§ Assigned task
Give back, unchanged, each line from the one containing "middle dip: (126, 249)" through the last line of the entries below.

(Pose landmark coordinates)
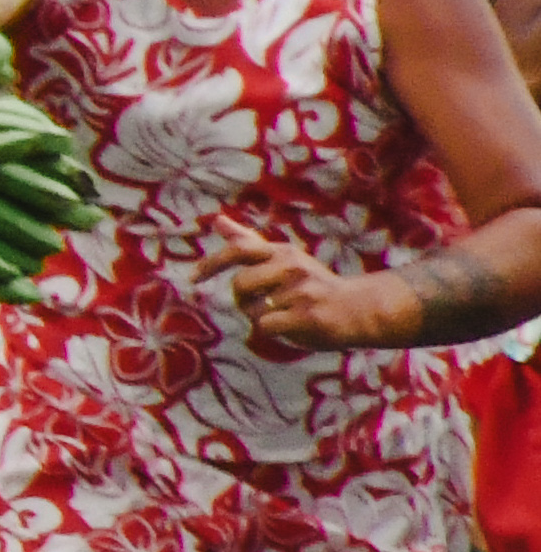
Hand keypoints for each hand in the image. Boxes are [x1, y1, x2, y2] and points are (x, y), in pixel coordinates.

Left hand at [191, 216, 389, 350]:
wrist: (359, 309)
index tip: (192, 278)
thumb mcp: (282, 258)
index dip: (212, 263)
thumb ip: (248, 242)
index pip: (239, 249)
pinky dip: (271, 331)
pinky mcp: (307, 315)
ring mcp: (300, 290)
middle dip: (244, 299)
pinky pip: (265, 326)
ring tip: (285, 314)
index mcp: (282, 252)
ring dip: (261, 317)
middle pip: (239, 285)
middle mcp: (291, 265)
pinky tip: (291, 327)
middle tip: (266, 303)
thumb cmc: (314, 286)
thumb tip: (217, 219)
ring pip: (252, 310)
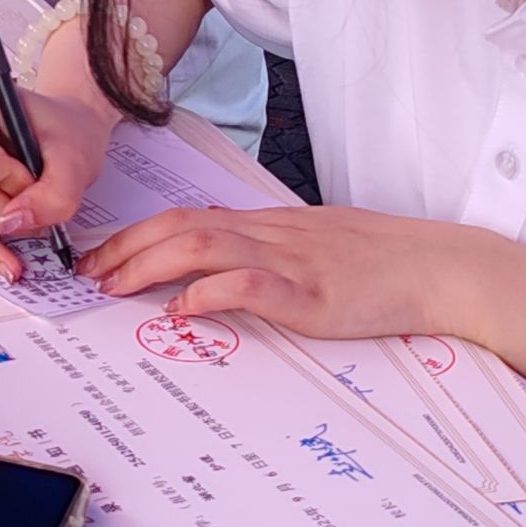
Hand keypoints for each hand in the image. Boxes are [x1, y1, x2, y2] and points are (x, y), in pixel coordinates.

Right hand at [0, 74, 117, 281]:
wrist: (59, 134)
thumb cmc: (63, 132)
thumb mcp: (74, 159)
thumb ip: (54, 193)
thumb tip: (14, 223)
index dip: (3, 178)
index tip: (32, 178)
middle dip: (3, 207)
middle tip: (35, 201)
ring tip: (27, 214)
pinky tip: (6, 260)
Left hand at [78, 204, 505, 340]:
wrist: (437, 268)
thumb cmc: (379, 262)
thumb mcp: (313, 248)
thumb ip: (265, 255)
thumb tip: (214, 274)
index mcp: (268, 225)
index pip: (188, 218)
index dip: (136, 234)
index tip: (100, 256)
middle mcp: (270, 234)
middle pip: (182, 227)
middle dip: (126, 249)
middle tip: (87, 274)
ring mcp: (291, 260)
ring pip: (204, 246)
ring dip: (150, 266)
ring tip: (116, 288)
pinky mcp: (312, 293)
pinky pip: (252, 284)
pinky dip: (211, 293)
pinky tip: (184, 308)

§ Response area
middle dip: (126, 249)
middle tip: (87, 274)
ring mcp: (291, 260)
ring pip: (204, 246)
ring dip: (150, 266)
ring tip: (116, 288)
pinky mcp: (312, 293)
pinky pip: (252, 284)
pinky dip: (211, 293)
pinky tip: (184, 308)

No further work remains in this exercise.